On July 2, 2013, the US District Court for the District of Columbia granted a motion for summary judgment vacating and remanding back to the Securities and Exchange Commission its approval of rule 13q-1, which would require the public disclosure of payments made by issuers to governments in connection with the commercial development of oil, natural gas, or minerals under Section 1504 of the Dodd-Frank Wall Street Reform and Consumer Protection Act (”Dodd-Frank”). The SEC has not yet commented on the decision. The full text of the decision can be found here and the full text of the final release promulgating the rule can be found here.
Before the SEC adopted the resource extraction issuer disclosure rule, commentators requested that the SEC exercise its exemptive authority to waive disclosure requirements for activities related to four countries—Angola, Cameroon, China and Qatar—which prohibit disclosure of payment information. The commentators argued that without such an exemption, issuers would be forced to withdraw from those countries or violate local law, resulting in considerable losses, greatly impacting their profitability and competitive position. The SEC admitted that the concerns of the commentators appeared warranted, but declined to adopt an exemption for disclosures prohibited by foreign law, stating that such a prohibition would be inconsistent with the structure and language of Section 13(q) of the Exchange Act and could encourage countries to adopt laws specifically prohibiting the required disclosure.
Following the promulgation of the rule, the American Petroleum Institute, along with several other plaintiffs, filed a petition challenging the rule in the US Court of Appeals for the District of Columbia Circuit and the District Court. In considering cross motions for summary judgment, the District Court determined that two substantial SEC errors required vacatur:
- The SEC misread Dodd-Frank to mandate public disclosure of the annual reports that issuers must file with the SEC disclosing payments to foreign governments, whereas the statute merely requires the SEC to compile issuers’ reports and make public such compilation (as opposed to the actual reports) to the extent practicable;
- The decision to deny any exemption for activities in Angola, Cameroon, China and Qatar was, given the limited explanation provided by the SEC, arbitrary and capricious.

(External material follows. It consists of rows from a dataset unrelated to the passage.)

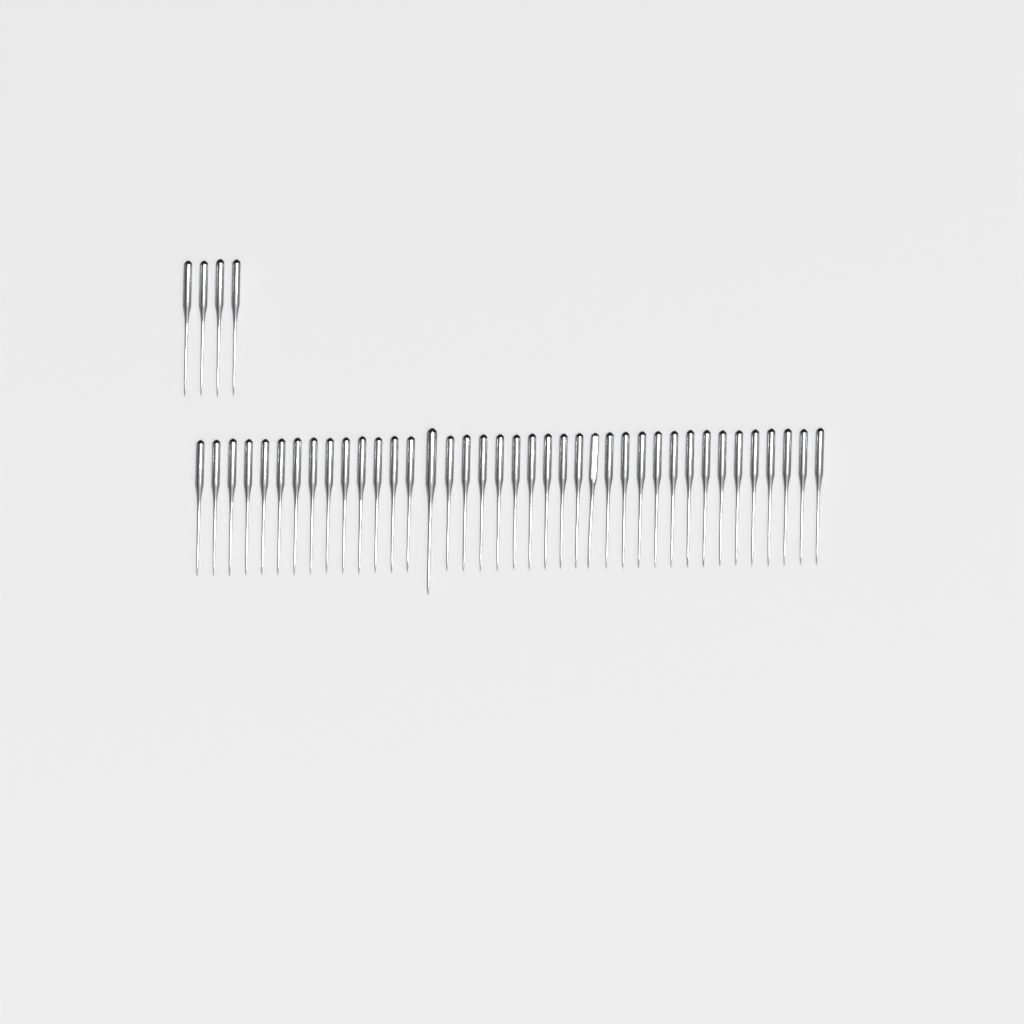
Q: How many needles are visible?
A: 43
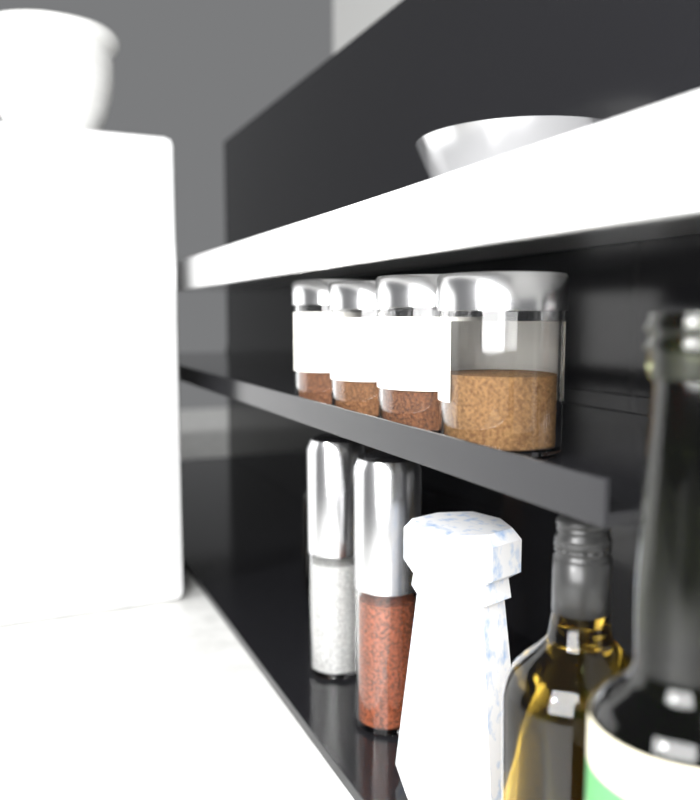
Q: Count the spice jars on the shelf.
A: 4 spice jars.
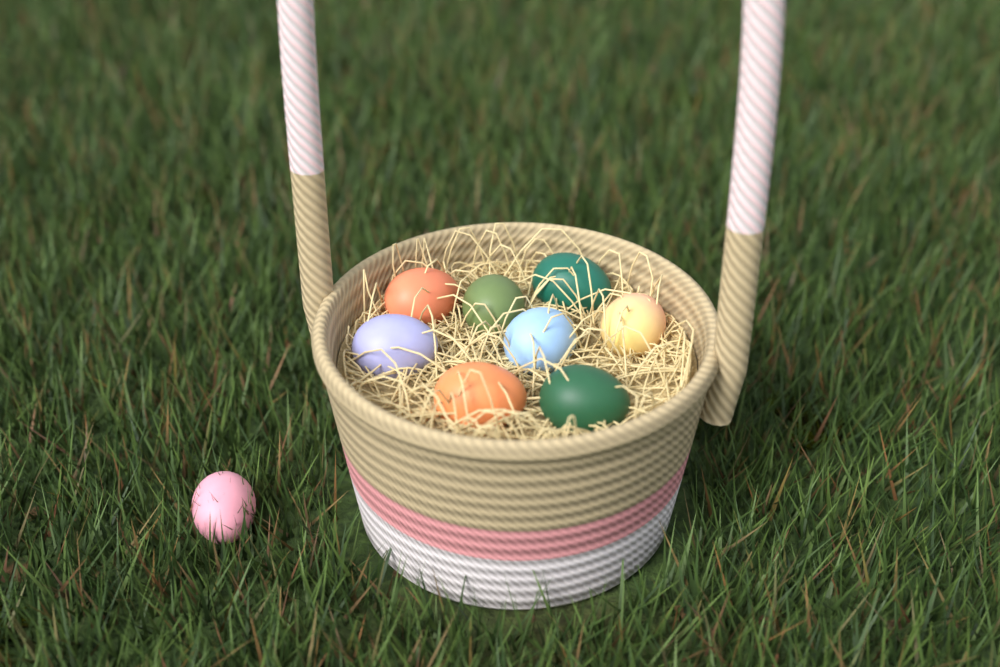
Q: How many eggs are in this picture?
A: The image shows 9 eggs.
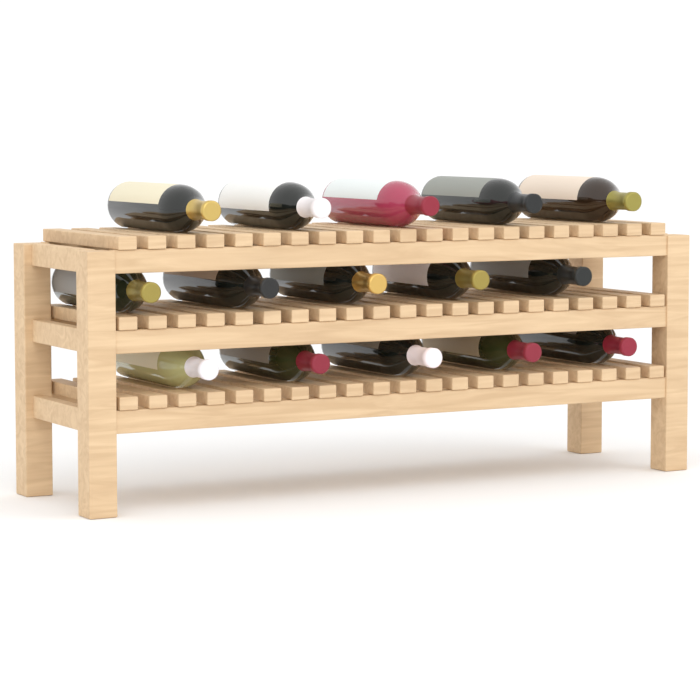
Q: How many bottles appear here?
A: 15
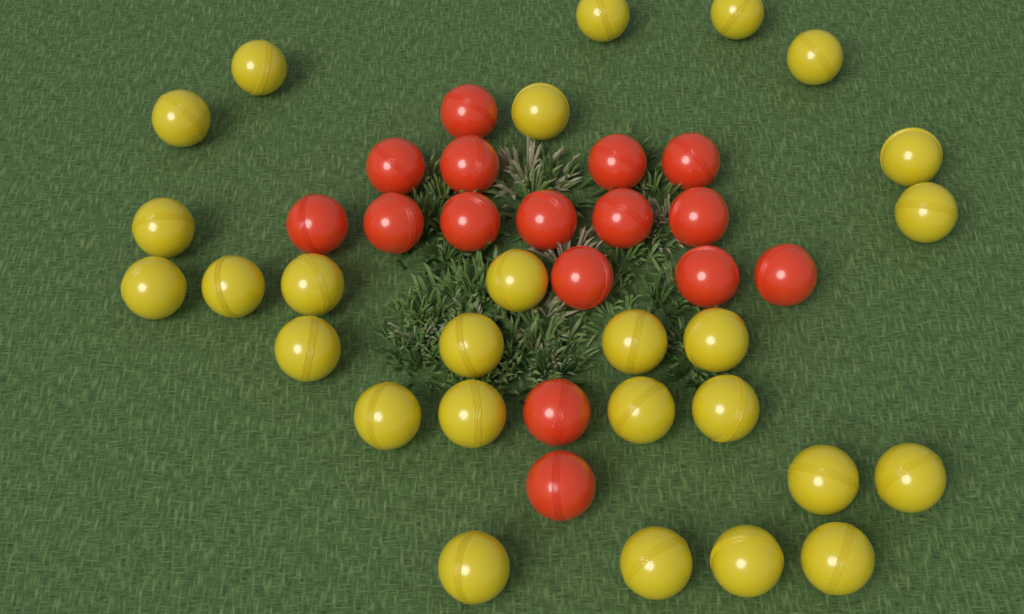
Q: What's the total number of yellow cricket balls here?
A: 27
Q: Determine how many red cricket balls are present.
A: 16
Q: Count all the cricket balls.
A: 43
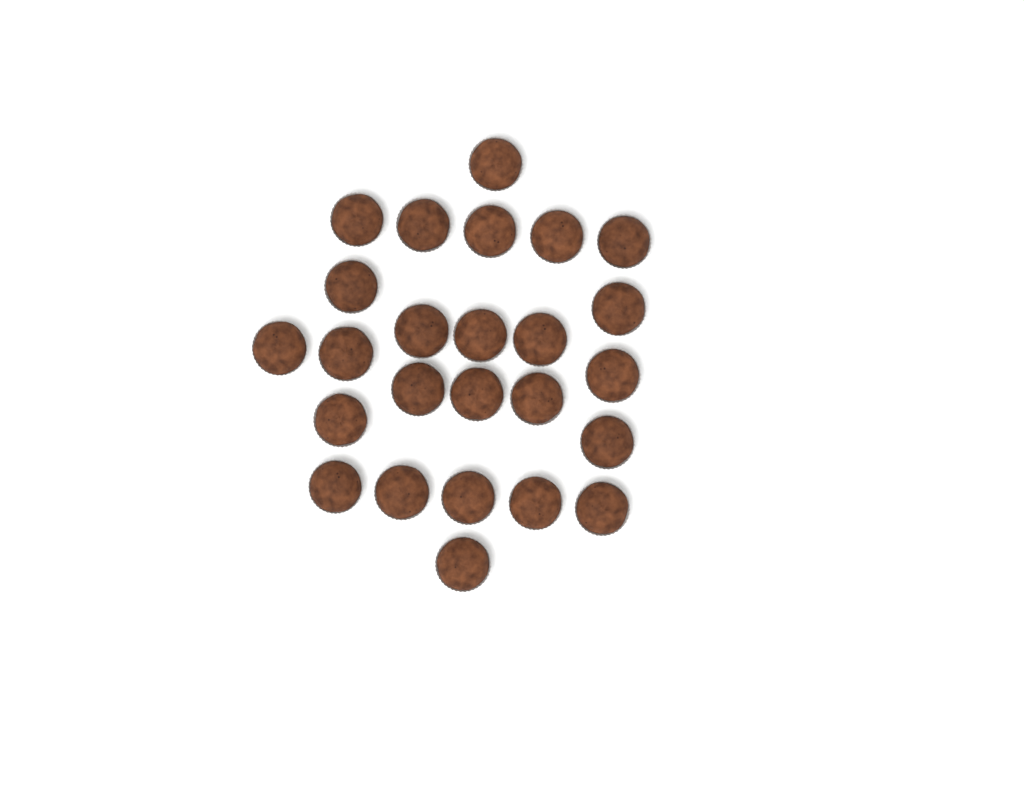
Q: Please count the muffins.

In determining whether to vacate the rule, the District Court considered the seriousness of the rule’s deficiencies and the disruption caused by an interim change that may itself be changed. Because issuers were not yet required to make disclosures under the rule, the District Court determined that no disruption would result from vacatur. Additionally, the District Court described the rule’s deficiencies as “grave” and noted that “the Commission fundamentally miscalculated the scope of its discretion at critical junctures.” The Court determined that the SEC’s decision to deny any exemption for disclosures prohibited by foreign law was a “serious error.”
The SEC has 60 days to file a notice of appeal. If the SEC chooses not to appeal the decision, it will have to promulgate a new rule with different requirements or undertake additional analysis to support the current rule.